Although his appeal is filed pursuant to Rule 3.800 Fla.R.Crim.P., Bertone’s argument is more closely akin to an appeal of a denial of a motion for post conviction relief pursuant to Rule 3.850 Fla.R.Crim.P. Even if he had used this means of appeal, we would affirm the denial of his Rule 3.850 Motion for Post Conviction Relief.

He argues that since he was on parole for a prior rape conviction, his subsequent sentence for attempted second degree murder could not be made to run consecutively to the sentence for rape. He cites Distillator v. Civiletti, 612 F.2d 194 (5th Cir. 1980) for the proposition that a sentence cannot be stacked to a parole that has not been executed or violated. We note that Distillator construed a federal law pertaining to the execution of parole violation warrants and is inapplicable to the instant proceedings under Florida law.

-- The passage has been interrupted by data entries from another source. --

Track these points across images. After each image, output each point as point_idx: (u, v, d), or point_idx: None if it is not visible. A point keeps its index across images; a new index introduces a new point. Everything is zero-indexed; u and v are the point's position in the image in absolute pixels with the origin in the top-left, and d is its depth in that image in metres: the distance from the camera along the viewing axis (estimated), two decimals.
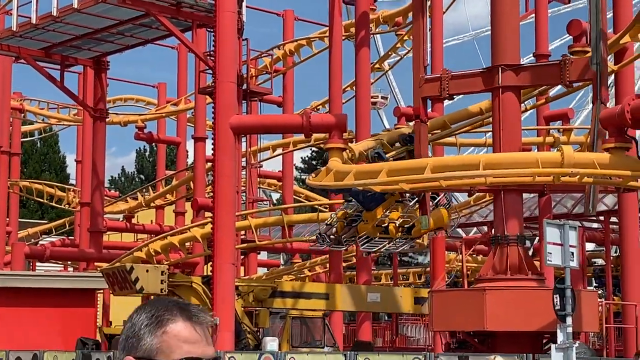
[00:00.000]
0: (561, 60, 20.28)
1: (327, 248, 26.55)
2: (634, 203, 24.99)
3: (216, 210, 21.19)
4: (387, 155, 23.65)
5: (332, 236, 24.71)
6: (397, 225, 22.84)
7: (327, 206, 35.35)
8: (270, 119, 28.29)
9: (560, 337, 12.81)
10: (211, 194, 27.73)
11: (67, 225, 56.21)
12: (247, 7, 34.29)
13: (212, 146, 21.91)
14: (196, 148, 39.55)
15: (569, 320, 12.99)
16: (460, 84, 21.70)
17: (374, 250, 25.30)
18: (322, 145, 28.00)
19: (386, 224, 22.92)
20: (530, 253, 32.77)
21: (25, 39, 34.03)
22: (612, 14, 26.59)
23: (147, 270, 24.04)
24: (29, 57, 35.50)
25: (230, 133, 21.24)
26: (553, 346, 12.84)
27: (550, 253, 12.66)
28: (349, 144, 23.06)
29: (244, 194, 36.61)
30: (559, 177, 18.77)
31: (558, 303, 13.12)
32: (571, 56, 20.95)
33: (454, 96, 23.27)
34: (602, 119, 19.03)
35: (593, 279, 44.99)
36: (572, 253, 13.58)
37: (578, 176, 18.65)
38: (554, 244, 12.80)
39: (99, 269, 29.77)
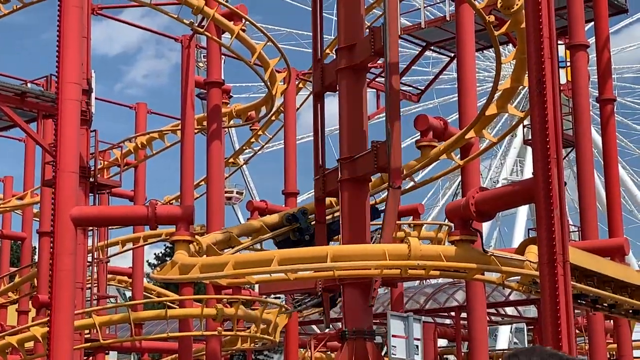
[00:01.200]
0: (372, 148, 20.38)
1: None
2: (482, 298, 25.08)
3: (53, 307, 20.23)
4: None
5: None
6: None
7: (178, 302, 34.50)
8: (115, 210, 27.53)
9: None
10: None
11: None
12: (97, 99, 33.61)
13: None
14: (41, 243, 37.99)
15: None
16: (329, 181, 21.65)
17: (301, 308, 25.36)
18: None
19: None
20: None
21: None
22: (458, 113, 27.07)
23: None
24: None
25: (70, 225, 20.42)
26: None
27: (395, 346, 12.44)
28: (197, 237, 22.47)
29: (91, 290, 35.63)
30: (407, 270, 18.65)
31: None
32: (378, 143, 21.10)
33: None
34: (447, 212, 19.14)
35: None
36: (417, 346, 13.36)
37: (425, 269, 18.63)
38: (398, 336, 12.58)
39: None
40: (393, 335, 12.18)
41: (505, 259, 19.67)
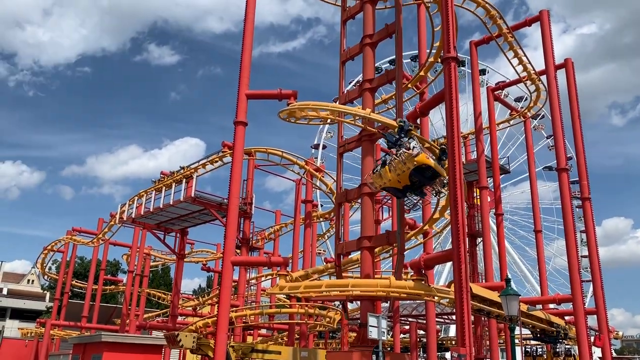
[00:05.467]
0: (385, 233, 18.94)
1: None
2: (433, 309, 23.08)
3: (220, 306, 19.43)
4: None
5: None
6: None
7: (289, 305, 33.11)
8: (251, 258, 26.89)
9: None
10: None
11: (167, 313, 53.53)
12: (255, 207, 33.38)
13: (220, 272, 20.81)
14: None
15: None
16: (349, 246, 20.14)
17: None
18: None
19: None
20: None
21: (148, 219, 32.94)
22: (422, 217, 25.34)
23: (186, 335, 21.93)
24: (149, 228, 34.33)
25: (230, 265, 19.83)
26: None
27: (371, 331, 11.34)
28: (290, 273, 21.37)
29: (248, 298, 34.84)
30: (389, 293, 17.32)
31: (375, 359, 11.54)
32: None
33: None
34: (410, 265, 17.82)
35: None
36: (384, 331, 12.17)
37: (398, 293, 17.28)
38: (373, 326, 11.47)
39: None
40: (370, 325, 11.06)
41: (440, 289, 18.24)
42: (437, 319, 33.49)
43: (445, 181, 15.31)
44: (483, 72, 63.00)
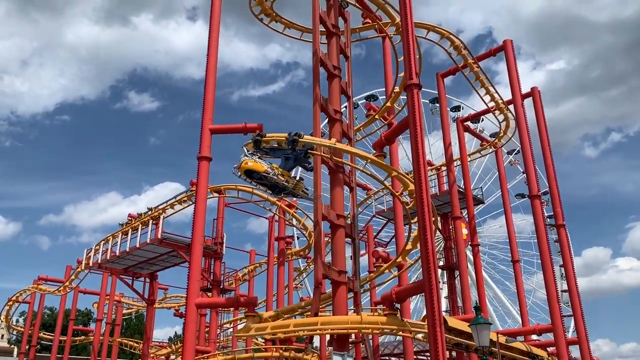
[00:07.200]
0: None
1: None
2: (410, 344, 22.06)
3: (184, 352, 18.06)
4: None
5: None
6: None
7: (264, 349, 31.71)
8: (217, 300, 25.58)
9: None
10: None
11: None
12: (226, 247, 32.39)
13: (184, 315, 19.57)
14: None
15: None
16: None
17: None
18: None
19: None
20: None
21: (115, 264, 31.66)
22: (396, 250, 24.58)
23: None
24: (117, 273, 32.97)
25: (194, 307, 18.56)
26: None
27: None
28: (258, 312, 20.12)
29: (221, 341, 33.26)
30: (360, 330, 16.43)
31: None
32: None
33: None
34: (381, 298, 16.94)
35: None
36: None
37: (370, 329, 16.37)
38: None
39: None
40: None
41: (414, 323, 17.37)
42: (420, 357, 32.34)
43: (269, 174, 16.17)
44: (458, 108, 63.51)
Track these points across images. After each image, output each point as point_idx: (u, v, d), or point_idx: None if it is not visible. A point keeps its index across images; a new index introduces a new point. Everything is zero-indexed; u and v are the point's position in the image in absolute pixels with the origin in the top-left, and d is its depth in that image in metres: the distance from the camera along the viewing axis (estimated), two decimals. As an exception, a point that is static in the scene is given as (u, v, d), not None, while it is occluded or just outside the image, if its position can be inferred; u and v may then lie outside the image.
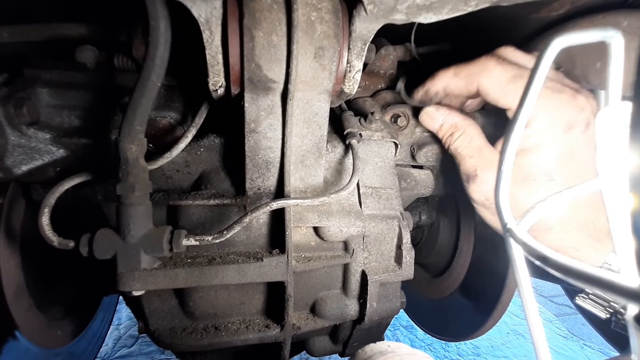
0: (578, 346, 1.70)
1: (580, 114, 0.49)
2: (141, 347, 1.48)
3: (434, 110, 0.62)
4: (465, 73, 0.54)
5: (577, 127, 0.50)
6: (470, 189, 0.58)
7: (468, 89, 0.55)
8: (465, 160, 0.58)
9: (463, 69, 0.55)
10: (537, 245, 0.19)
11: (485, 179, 0.56)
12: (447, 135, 0.60)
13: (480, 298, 0.87)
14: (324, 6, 0.43)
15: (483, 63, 0.53)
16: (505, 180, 0.23)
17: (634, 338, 0.18)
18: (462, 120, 0.59)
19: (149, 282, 0.48)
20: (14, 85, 0.54)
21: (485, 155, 0.57)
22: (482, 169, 0.56)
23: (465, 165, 0.58)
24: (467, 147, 0.58)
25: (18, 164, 0.55)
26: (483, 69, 0.53)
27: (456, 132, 0.59)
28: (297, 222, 0.56)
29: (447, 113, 0.61)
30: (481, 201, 0.58)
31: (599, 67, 0.57)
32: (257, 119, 0.50)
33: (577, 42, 0.24)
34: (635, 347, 0.18)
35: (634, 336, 0.18)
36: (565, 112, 0.49)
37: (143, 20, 0.48)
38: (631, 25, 0.53)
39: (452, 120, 0.59)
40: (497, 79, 0.51)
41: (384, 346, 0.37)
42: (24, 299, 0.72)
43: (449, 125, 0.60)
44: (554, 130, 0.50)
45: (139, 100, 0.44)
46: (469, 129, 0.58)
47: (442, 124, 0.60)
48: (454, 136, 0.59)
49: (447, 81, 0.57)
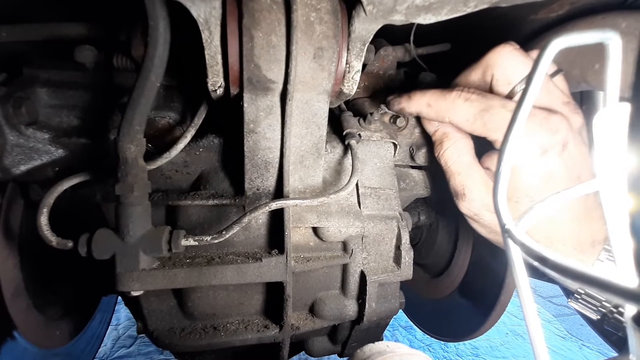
0: (577, 347, 1.70)
1: (554, 137, 0.50)
2: (140, 348, 1.48)
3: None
4: (437, 108, 0.55)
5: (553, 150, 0.50)
6: (459, 204, 0.59)
7: (440, 121, 0.57)
8: (454, 177, 0.58)
9: (435, 103, 0.56)
10: (535, 246, 0.19)
11: (473, 198, 0.57)
12: (437, 143, 0.60)
13: (479, 298, 0.87)
14: (323, 7, 0.43)
15: (452, 100, 0.54)
16: (503, 183, 0.24)
17: (632, 338, 0.18)
18: (455, 132, 0.58)
19: (148, 282, 0.48)
20: (12, 84, 0.54)
21: (473, 174, 0.57)
22: (470, 189, 0.57)
23: (454, 181, 0.58)
24: (456, 162, 0.58)
25: (16, 163, 0.55)
26: (451, 106, 0.54)
27: (446, 141, 0.58)
28: (296, 223, 0.56)
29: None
30: (470, 215, 0.59)
31: (597, 68, 0.57)
32: (256, 119, 0.50)
33: (575, 43, 0.24)
34: (633, 347, 0.18)
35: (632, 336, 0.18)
36: (538, 137, 0.50)
37: (142, 20, 0.48)
38: (630, 27, 0.53)
39: (446, 128, 0.59)
40: (465, 115, 0.53)
41: (382, 346, 0.37)
42: (22, 299, 0.71)
43: (442, 133, 0.59)
44: (529, 155, 0.50)
45: (138, 100, 0.44)
46: (460, 143, 0.58)
47: (437, 129, 0.60)
48: (443, 145, 0.59)
49: (421, 109, 0.57)
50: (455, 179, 0.58)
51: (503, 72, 0.53)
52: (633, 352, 0.18)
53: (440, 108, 0.55)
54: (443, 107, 0.55)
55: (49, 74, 0.57)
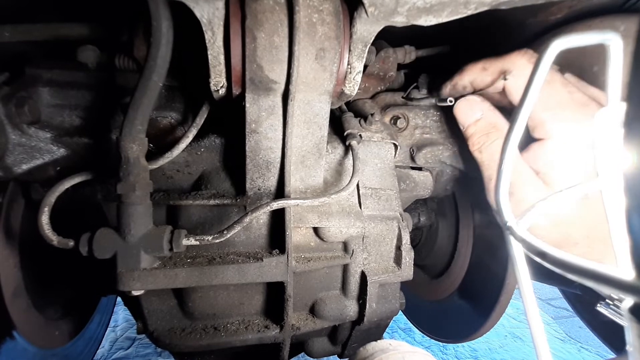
0: (575, 349, 1.70)
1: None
2: (138, 350, 1.48)
3: (476, 101, 0.55)
4: (494, 68, 0.51)
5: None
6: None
7: (495, 85, 0.52)
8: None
9: (492, 63, 0.52)
10: (536, 241, 0.19)
11: (522, 198, 0.49)
12: (480, 134, 0.53)
13: (479, 300, 0.87)
14: (326, 8, 0.44)
15: (514, 59, 0.50)
16: (505, 179, 0.24)
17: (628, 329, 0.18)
18: (504, 122, 0.52)
19: (149, 281, 0.48)
20: (15, 84, 0.54)
21: (522, 170, 0.50)
22: (519, 186, 0.49)
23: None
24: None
25: (18, 162, 0.55)
26: (513, 66, 0.49)
27: (493, 133, 0.52)
28: (297, 223, 0.56)
29: (489, 108, 0.54)
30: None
31: (595, 70, 0.57)
32: (258, 120, 0.50)
33: (576, 44, 0.24)
34: (630, 339, 0.18)
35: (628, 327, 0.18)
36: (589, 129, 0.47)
37: (145, 21, 0.48)
38: (628, 30, 0.53)
39: (493, 118, 0.53)
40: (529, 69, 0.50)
41: (385, 344, 0.37)
42: (22, 299, 0.71)
43: (487, 124, 0.53)
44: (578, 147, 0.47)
45: (140, 100, 0.44)
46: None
47: (480, 119, 0.53)
48: (490, 137, 0.52)
49: (475, 75, 0.53)
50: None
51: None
52: (630, 343, 0.18)
53: (496, 66, 0.51)
54: (500, 64, 0.50)
55: (52, 73, 0.57)
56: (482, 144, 0.53)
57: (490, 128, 0.53)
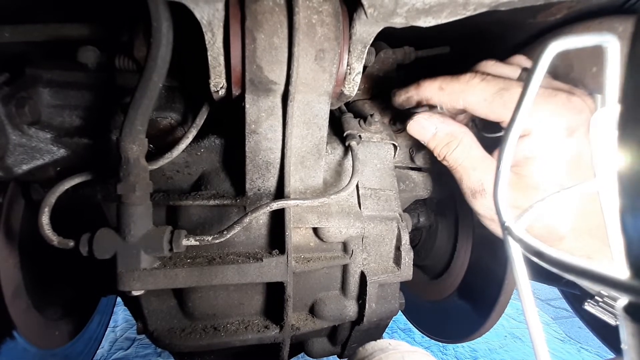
0: (575, 349, 1.70)
1: (580, 116, 0.47)
2: (137, 350, 1.47)
3: (425, 120, 0.57)
4: (450, 90, 0.52)
5: (579, 130, 0.47)
6: (476, 204, 0.55)
7: (452, 105, 0.53)
8: (469, 174, 0.54)
9: (448, 85, 0.52)
10: (533, 241, 0.19)
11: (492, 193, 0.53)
12: (442, 145, 0.56)
13: (478, 300, 0.87)
14: (325, 9, 0.44)
15: (467, 80, 0.51)
16: (503, 179, 0.24)
17: (623, 328, 0.18)
18: (458, 129, 0.55)
19: (149, 281, 0.48)
20: (15, 84, 0.54)
21: (489, 167, 0.53)
22: (489, 184, 0.52)
23: (468, 179, 0.54)
24: (467, 158, 0.54)
25: (19, 163, 0.55)
26: (467, 86, 0.51)
27: (453, 141, 0.55)
28: (297, 223, 0.56)
29: (440, 121, 0.56)
30: (490, 215, 0.55)
31: (595, 71, 0.58)
32: (257, 120, 0.50)
33: (573, 46, 0.24)
34: (624, 338, 0.18)
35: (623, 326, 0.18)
36: (563, 117, 0.47)
37: (145, 21, 0.48)
38: (626, 31, 0.53)
39: (448, 128, 0.55)
40: (482, 95, 0.50)
41: (384, 344, 0.38)
42: (22, 299, 0.71)
43: (444, 135, 0.55)
44: (555, 137, 0.48)
45: (140, 100, 0.44)
46: (466, 138, 0.54)
47: (435, 133, 0.56)
48: (450, 146, 0.55)
49: (432, 94, 0.54)
50: (470, 176, 0.54)
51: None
52: (624, 342, 0.18)
53: (453, 89, 0.51)
54: (457, 89, 0.51)
55: (52, 74, 0.57)
56: (446, 154, 0.56)
57: (448, 138, 0.55)
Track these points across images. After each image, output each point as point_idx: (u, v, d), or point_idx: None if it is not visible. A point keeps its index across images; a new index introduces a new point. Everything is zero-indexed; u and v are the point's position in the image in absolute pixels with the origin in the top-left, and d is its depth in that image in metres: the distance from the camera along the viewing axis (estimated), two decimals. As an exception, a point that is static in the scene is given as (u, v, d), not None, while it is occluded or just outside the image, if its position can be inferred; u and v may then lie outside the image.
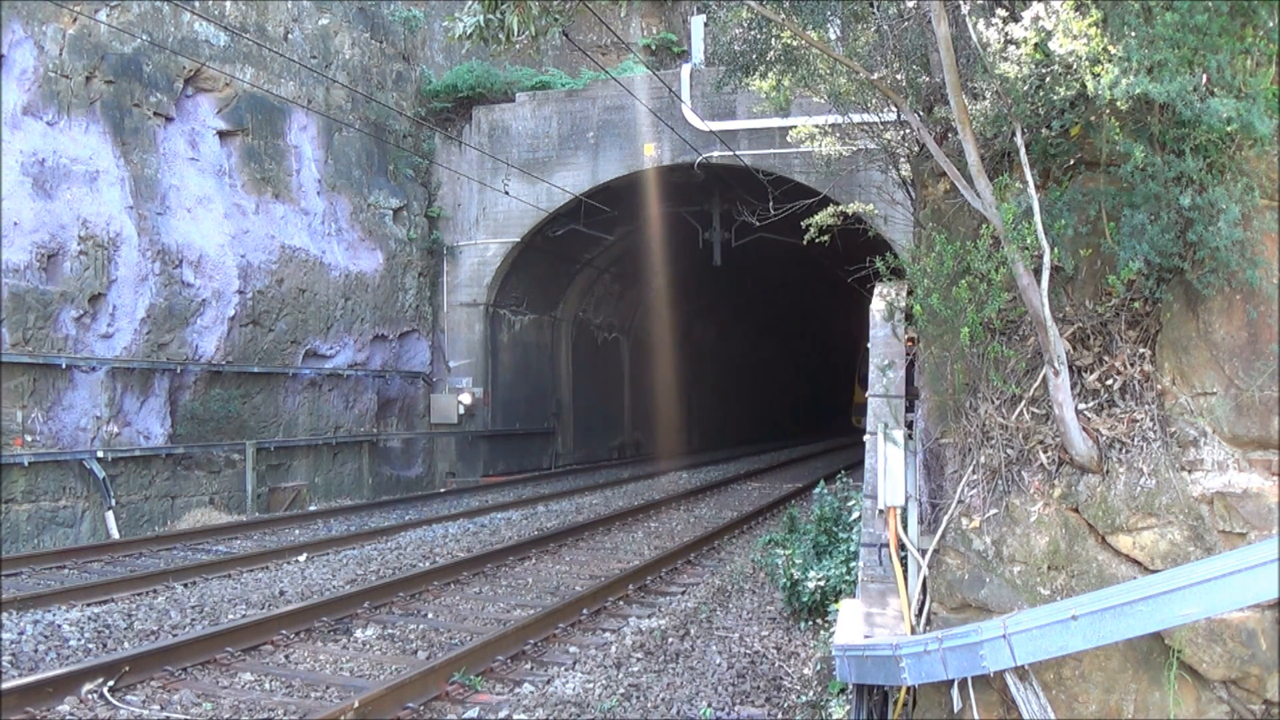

Tereul v. Wainwright, 328 So.2d 199 (Fla. 1976) and Holley v. Wainwright, 326 So.2d 411 (Fla.1976) have construed Florida Statutes to mandate that a second sentence, entered in regard to a different information or indictment; shall run consecutively to a prior sentence unless the trial judge specifically orders the sentence to run concurrently. In this case, the trial judge specifically ordered the sentences to run consecutively. We find no error. Therefore, the appeal is dismissed.

WENTWORTH and JOANOS, JJ., and WOODIE A. LILES (Ret.), Associate Judge, concur.